- Goal of the exercise
Your response must be made up of each line in the data below that contains the string "Дхарме".

══ Available data ══

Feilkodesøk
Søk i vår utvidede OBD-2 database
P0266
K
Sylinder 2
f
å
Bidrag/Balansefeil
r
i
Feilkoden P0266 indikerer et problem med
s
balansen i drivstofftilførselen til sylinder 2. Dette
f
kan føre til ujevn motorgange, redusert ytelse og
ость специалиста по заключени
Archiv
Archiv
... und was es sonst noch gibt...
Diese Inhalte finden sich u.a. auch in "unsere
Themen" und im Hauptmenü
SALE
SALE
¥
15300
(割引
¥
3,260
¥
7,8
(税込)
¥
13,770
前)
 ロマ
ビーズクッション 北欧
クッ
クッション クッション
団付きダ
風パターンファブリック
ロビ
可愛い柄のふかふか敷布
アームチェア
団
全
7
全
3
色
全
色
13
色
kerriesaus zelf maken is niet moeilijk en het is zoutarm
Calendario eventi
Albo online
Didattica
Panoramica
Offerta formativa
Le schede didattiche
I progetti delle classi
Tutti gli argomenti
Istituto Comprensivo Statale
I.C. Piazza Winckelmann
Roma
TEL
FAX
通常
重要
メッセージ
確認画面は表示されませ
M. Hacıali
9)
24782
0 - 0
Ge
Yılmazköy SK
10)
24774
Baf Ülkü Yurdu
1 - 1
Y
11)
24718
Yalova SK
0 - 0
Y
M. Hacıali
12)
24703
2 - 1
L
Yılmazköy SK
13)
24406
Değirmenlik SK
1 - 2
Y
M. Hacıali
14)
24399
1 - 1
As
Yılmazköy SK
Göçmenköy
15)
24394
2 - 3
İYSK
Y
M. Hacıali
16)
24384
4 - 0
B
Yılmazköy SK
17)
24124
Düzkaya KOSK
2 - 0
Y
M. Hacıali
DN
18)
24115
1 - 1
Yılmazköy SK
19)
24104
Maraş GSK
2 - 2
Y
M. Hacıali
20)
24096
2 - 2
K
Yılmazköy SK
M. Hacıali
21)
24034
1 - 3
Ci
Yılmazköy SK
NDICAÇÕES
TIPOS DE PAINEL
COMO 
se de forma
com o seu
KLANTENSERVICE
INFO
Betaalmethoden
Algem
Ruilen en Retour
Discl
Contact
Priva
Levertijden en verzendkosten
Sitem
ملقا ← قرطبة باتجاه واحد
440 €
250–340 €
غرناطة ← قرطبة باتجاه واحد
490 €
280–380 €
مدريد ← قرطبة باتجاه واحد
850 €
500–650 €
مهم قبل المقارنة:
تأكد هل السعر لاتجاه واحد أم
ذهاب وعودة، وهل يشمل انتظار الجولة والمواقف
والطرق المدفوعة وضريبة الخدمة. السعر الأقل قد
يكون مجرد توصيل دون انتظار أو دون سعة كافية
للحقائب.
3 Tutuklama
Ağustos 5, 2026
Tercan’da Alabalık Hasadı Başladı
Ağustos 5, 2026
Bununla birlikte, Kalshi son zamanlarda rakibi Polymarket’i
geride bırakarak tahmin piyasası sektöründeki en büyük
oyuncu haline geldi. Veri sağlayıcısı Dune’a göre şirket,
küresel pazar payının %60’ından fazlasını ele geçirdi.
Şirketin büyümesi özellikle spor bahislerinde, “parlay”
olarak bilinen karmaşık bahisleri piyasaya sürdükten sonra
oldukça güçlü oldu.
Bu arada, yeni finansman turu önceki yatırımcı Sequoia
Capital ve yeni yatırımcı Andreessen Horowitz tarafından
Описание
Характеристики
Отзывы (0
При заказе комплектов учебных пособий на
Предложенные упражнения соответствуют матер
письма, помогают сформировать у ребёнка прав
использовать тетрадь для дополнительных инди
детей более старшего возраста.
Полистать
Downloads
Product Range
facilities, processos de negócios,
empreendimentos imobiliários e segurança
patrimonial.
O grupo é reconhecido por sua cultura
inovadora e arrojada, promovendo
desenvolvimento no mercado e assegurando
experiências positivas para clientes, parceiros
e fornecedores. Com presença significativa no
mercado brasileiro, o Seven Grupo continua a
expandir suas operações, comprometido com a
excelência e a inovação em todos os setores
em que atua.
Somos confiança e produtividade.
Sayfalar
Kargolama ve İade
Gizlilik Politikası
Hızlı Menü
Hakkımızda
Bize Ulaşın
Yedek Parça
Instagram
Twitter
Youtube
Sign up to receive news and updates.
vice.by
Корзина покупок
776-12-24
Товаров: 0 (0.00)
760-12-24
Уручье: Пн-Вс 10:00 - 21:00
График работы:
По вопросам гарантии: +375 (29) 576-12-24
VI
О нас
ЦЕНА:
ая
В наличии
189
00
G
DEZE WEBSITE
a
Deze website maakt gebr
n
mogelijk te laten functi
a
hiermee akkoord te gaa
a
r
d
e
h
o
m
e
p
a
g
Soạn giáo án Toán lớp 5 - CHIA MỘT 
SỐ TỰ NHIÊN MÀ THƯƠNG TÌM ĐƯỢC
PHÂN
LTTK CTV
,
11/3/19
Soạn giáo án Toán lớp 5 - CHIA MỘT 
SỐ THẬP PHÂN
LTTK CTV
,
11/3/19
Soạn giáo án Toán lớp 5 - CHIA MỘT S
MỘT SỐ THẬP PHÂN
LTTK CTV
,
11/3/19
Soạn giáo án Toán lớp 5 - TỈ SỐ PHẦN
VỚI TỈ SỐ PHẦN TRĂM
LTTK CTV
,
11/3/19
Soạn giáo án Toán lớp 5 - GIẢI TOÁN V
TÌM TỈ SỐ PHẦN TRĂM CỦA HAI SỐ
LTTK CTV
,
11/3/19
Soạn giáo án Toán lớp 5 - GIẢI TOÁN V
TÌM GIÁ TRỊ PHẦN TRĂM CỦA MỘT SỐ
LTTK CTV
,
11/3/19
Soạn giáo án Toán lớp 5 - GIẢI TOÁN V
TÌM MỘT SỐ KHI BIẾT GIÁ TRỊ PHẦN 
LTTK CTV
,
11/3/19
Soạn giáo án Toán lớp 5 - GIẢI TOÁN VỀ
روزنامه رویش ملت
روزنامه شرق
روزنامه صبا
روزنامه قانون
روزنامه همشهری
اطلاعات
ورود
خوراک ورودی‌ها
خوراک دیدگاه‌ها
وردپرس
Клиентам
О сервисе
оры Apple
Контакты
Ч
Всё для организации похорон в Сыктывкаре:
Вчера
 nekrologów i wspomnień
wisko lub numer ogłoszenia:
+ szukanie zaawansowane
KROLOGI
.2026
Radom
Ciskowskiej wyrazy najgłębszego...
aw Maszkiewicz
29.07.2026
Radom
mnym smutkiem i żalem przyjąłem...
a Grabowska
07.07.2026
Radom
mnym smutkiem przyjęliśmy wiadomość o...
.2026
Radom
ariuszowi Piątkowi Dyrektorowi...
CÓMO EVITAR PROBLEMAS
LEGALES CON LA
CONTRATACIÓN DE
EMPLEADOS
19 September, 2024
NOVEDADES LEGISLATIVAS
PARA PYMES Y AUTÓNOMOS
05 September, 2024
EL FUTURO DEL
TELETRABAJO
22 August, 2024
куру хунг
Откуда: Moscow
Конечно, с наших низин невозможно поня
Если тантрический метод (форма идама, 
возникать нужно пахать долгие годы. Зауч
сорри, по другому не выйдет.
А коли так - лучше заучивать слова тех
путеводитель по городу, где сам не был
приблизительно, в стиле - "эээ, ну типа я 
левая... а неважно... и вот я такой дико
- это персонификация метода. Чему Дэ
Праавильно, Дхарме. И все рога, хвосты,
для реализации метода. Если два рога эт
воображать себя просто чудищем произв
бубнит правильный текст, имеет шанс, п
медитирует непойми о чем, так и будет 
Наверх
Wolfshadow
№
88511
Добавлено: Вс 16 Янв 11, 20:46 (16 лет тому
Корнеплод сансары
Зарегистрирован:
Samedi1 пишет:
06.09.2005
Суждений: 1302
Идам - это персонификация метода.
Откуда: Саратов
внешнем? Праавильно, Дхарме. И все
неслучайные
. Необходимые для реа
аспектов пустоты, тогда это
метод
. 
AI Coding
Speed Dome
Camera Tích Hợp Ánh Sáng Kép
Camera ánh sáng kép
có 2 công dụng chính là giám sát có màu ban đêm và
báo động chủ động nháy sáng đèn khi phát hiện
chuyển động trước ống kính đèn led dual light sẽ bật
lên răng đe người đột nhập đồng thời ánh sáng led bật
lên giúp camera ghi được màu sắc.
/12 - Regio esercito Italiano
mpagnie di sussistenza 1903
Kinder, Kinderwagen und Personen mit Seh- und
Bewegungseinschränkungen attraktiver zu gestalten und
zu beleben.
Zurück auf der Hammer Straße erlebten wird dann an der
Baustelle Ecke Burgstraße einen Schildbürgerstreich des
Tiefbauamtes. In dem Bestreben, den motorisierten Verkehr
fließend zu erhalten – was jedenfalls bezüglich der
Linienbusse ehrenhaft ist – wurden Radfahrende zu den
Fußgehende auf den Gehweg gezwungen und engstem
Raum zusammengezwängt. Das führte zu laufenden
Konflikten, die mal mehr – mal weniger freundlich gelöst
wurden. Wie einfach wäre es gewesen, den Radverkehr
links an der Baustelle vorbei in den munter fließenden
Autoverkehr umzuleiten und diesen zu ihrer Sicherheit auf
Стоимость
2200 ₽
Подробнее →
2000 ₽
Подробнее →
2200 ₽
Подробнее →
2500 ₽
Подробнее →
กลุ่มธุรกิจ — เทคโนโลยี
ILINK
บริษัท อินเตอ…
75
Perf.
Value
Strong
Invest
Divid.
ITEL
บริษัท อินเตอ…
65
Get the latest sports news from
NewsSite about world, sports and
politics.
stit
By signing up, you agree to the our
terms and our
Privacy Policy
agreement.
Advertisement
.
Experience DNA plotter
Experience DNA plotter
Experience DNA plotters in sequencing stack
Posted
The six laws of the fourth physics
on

═══

- Result of this exercise
Праавильно, Дхарме. И все рога, хвосты,
внешнем? Праавильно, Дхарме. И все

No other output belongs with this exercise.